In any ID system, the process of establishing a person’s identity and then using this identity in later transactions involves multiple stages often referred to as the “identity lifecycle”. This lifecycle is vital to creating trust in a variety of transactions between people, identity providers, and public and private sector relying parties.
As the name implies, the identity lifecycle is not a one-time event (see Figure 6 below). Rather, it is a process that starts when a person first registers and their identity is created; continues with authentication of that identity and updates to their attributes and credentials over time; and ends when an identity record is retired or invalidated (e.g., after death, request for removal by the individual, or some other event). As discussed above—and in the section below on stakeholders and roles—the lifecycle may be completed by a single actor (e.g., an ID authority) for a given ID system, or may be split between multiple public and/or private sector actors (e.g., different registration authorities vs. credential and authentication providers).
Figure 6. Identity lifecycle
Source: Adapted from Digital Identity: Public and Private Sector Cooperation and Technology Landscape for Digital Identification
The technology and protocols used throughout the lifecycle—including for registration, credential issuance, authentication, and management—are critical for ensuring the inclusivity and trustworthiness of the system and its ability to facilitate authentication for different transactions at the appropriate “level of assurance.” Each stage is described briefly below.
The lifecycle begins when an individual first registers their identity, which involves two main processes:
Identity claim. Registration begins with capturing and recording attributes from a person who “claims” a certain identity, such as biographic data (e.g., name, date of birth, gender, address, email) and biometric features (e.g., fingerprints, face, iris scan).

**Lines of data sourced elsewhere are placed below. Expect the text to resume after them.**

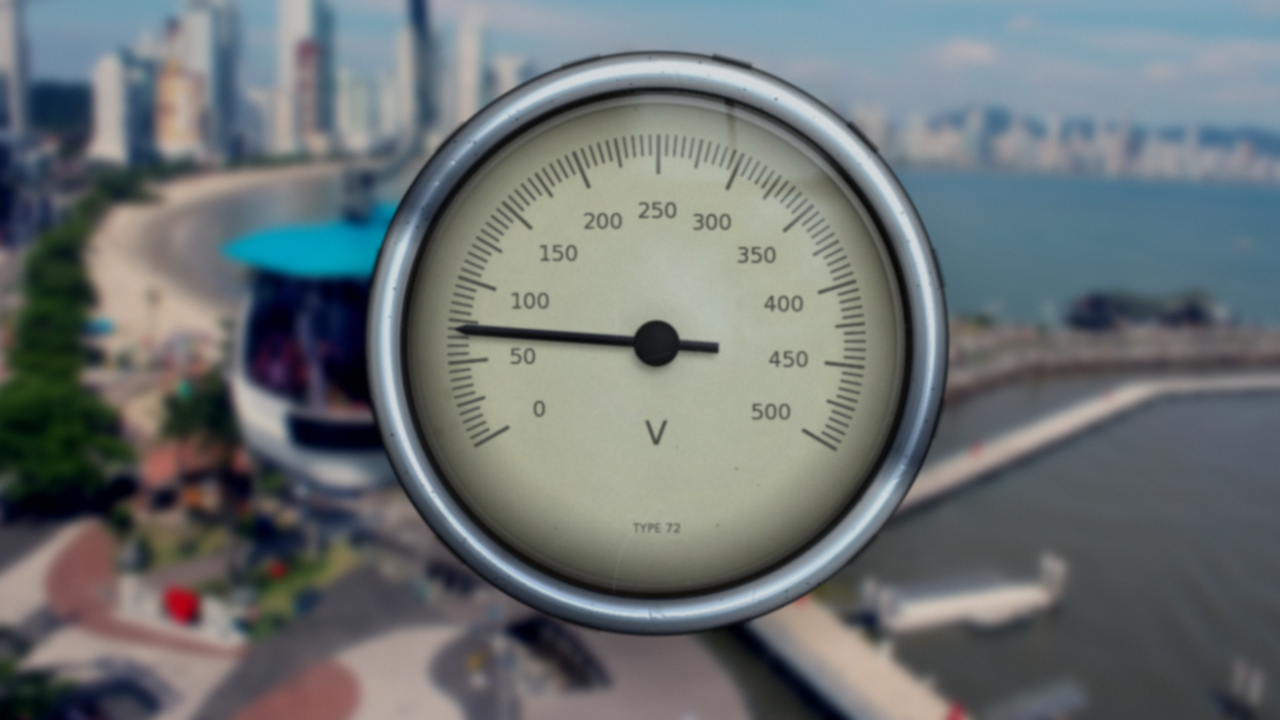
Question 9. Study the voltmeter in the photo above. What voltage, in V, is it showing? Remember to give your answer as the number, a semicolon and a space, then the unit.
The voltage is 70; V
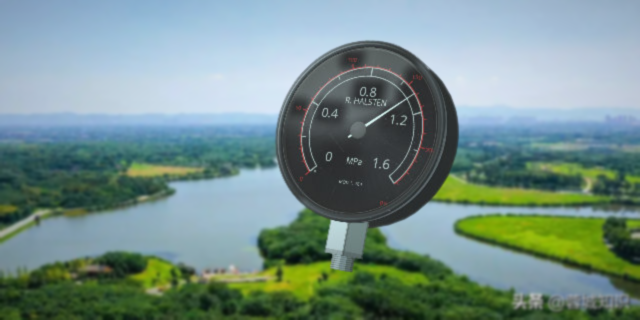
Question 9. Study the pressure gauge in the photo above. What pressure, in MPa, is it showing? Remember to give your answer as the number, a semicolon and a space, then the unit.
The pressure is 1.1; MPa
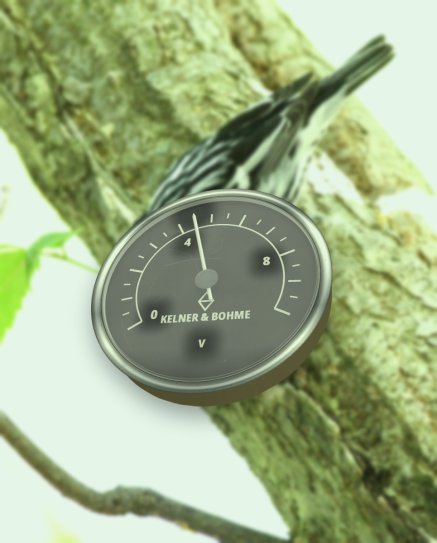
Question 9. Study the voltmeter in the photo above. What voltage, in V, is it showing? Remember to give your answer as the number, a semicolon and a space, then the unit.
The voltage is 4.5; V
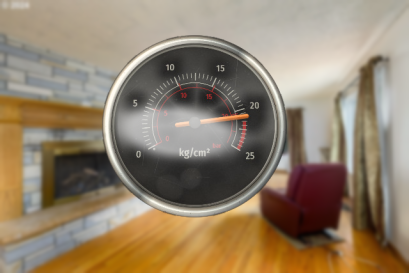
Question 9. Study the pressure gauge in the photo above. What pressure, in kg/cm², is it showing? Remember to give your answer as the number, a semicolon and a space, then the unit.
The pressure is 21; kg/cm²
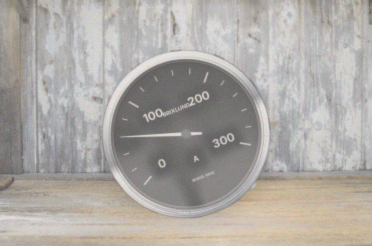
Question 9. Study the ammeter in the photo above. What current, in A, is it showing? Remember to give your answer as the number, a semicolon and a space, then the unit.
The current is 60; A
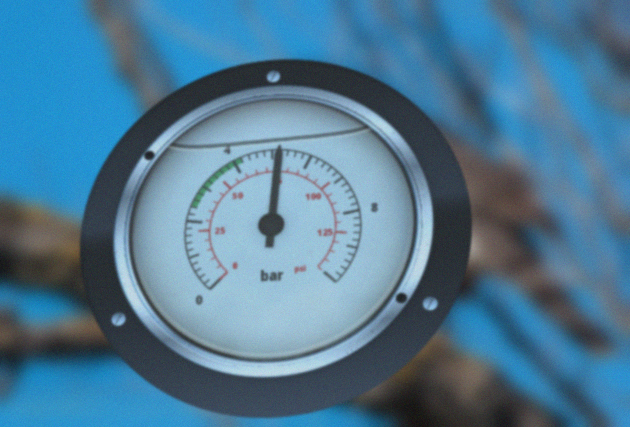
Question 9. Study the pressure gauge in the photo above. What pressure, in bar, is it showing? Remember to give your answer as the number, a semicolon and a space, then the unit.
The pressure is 5.2; bar
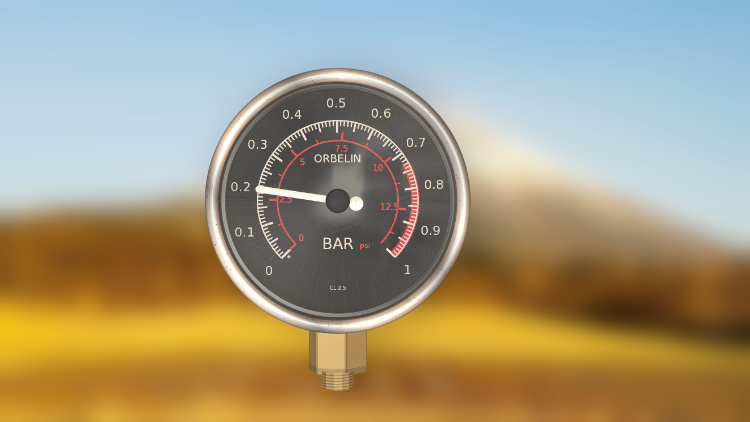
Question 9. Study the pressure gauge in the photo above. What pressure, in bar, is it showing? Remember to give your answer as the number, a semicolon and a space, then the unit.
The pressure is 0.2; bar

It also may include the collection of meta-data about the time and location, location, and other details of the claim, which might be necessary for auditing purposes. During this process, people also typically provide supporting documentation or evidence to substantiate their claimed identity or—in the absence of such evidence—they may have their data vouched for by a trusted person, such as a local government official. Which attributes and evidence are captured during this phase, the methods and standards used to capture them, and the resulting data quality will have important implications for the inclusivity and trustworthiness of the identity, the speed of data collection, program cost, interoperability with other ID systems, and its utility for various stakeholders.
Identity proofing. Once a person has claimed an identity, the data they provide is then validated. This involves checking the validity, authenticity, and accuracy of the supporting documents or evidence provided and confirming that the identity data is valid, current, and related to a real-life person. Identity proofing also commonly involves a deduplication process to ensure uniqueness based on biographic data and/or biometric recognition (e.g., in cases where there is no trusted source of identity information). In some cases, identity proofing also includes a process to verify that the applicant is the true owner of the claimed identity and evidence (e.g., through biometric verification or a visual comparison of the physical person to a photo on a previously issued ID card).
After registration, the identity provider issues one or more credentials and/or authenticators—e.g., cards, certificates, PINs, etc.—that can be used by a person alone or in combination to prove or “assert” the identity that has just been created. For an ID to be considered digital, the credentials issued must store data electronically and/or be usable in a digital environment (e.g., being machine readable and/or usable on the internet). As with registration, the types of credentials issued, including their form factor and security features, have important implications for the robustness of the system to identity theft and fraud, as well as accessibility. In addition, the format of credentials such as cards is a major driver of the cost of ID systems.
Once a person has been registered and credentialed, they can then authenticate or “prove” their identity when needed to access associated benefits and services. The authentication process can involve one or multiple factors—i.e., identity credentials and/or attributes. For example, people may use a username and PIN to login to an e-government portal to pay their taxes or use their card and photo or fingerprint to prove their identity at a hospital.
Authentication factors fall into one of three categories (see Figure 7), including: (1) something you have (e.g., a physical card, mobile device, or digital cryptographic key), (2) something you know (e.g., a password, PIN, or answer to a secret question), or (3) something you are (e.g., your fingerprint or other biometry). Using multiple factors increases the level of assurance (i.e., security or trustworthiness) in a transaction.
Figure 7. Common authentication factors
Source: Adapted from Digital Identity: Public and Private Sector Cooperation
In addition to, or as part of the authentication processes, ID systems can also be used to verify specific attributes of a person—e.g., their name or age—in accordance with regulations on data sharing. This can be done using the credentials that a person presents (e.g., info stored on a card’s chip or a barcode), and/or by querying the database directly.
Throughout the lifecycle, identity providers manage identity data and credentials through a dynamic process. Importantly, this includes updating and re-proofing identity attributes that change over time—e.g., address, marital status, profession, facial image, etc.—as well as updating, renewing, revoking, or deactivating credentials. These updates can be subject to proofing (compared with accepting self-declared information), but strict requirements can act as a disincentive for people to keep their data up to date or may even exclude them from being able to update data (e.g. requiring proof of an address). Identity records may be retired if it is discovered that they were fraudulently created, after security breaches, or following an individual’s death. Identity providers must also work to correct errors, address grievances, and continuously engage with the public and relying parties.